__TASK TO COMPLETE__
Could every line of the listing be output exactly, with the pictures skipped?

__SOURCE DATA__

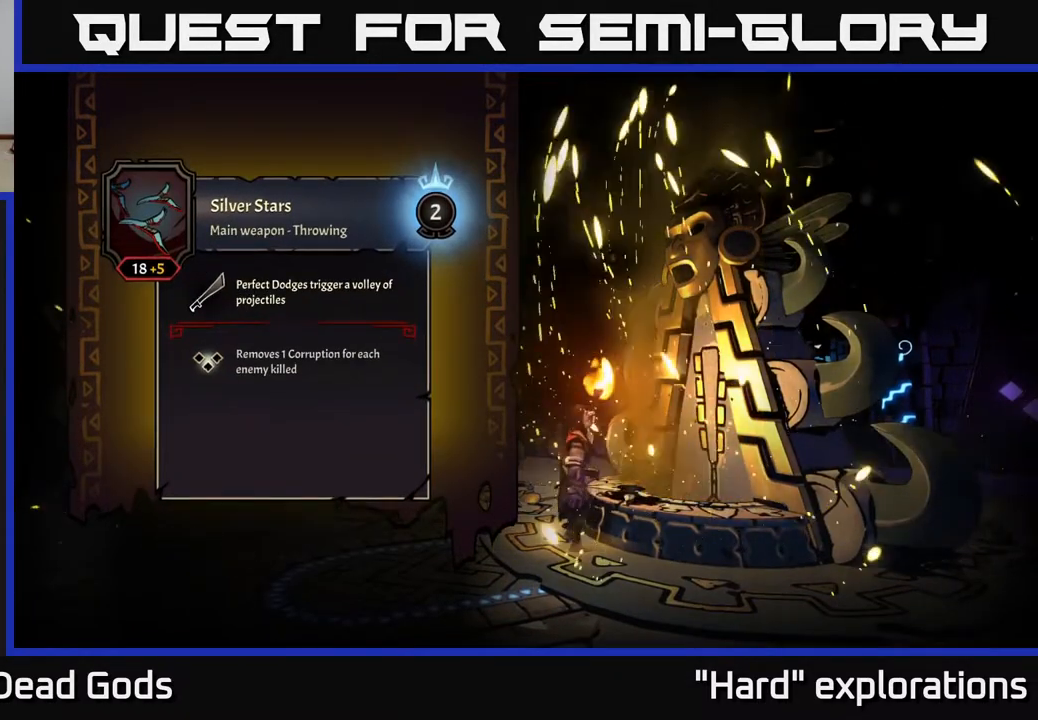
{"buttons": [], "left_stick": "center", "right_stick": "center", "events": []}
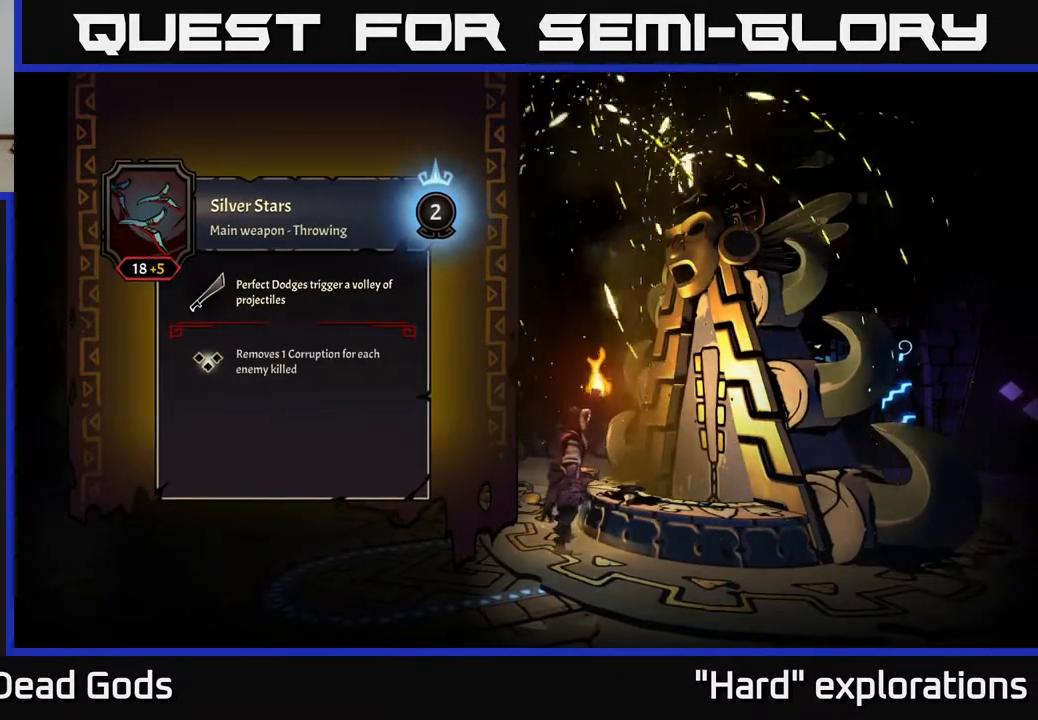
{"buttons": [], "left_stick": "center", "right_stick": "center", "events": []}
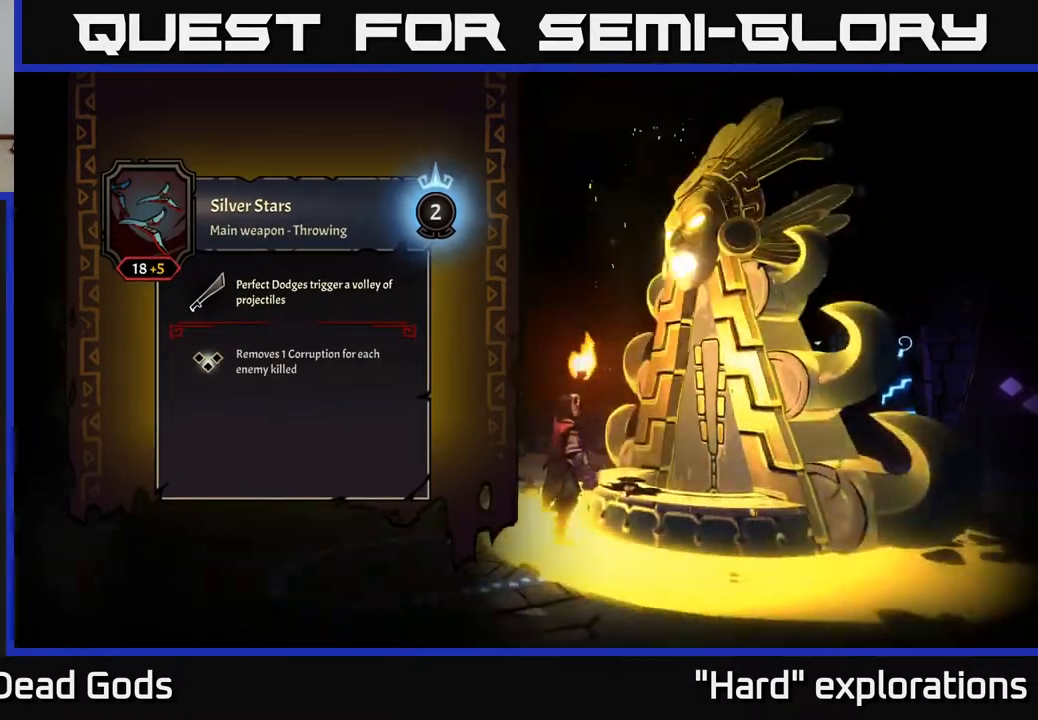
{"buttons": [], "left_stick": "center", "right_stick": "center", "events": []}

__OUTPUT OF THE TASK__
{"buttons": [], "left_stick": "center", "right_stick": "center", "events": []}
{"buttons": [], "left_stick": "center", "right_stick": "center", "events": []}
{"buttons": [], "left_stick": "center", "right_stick": "center", "events": []}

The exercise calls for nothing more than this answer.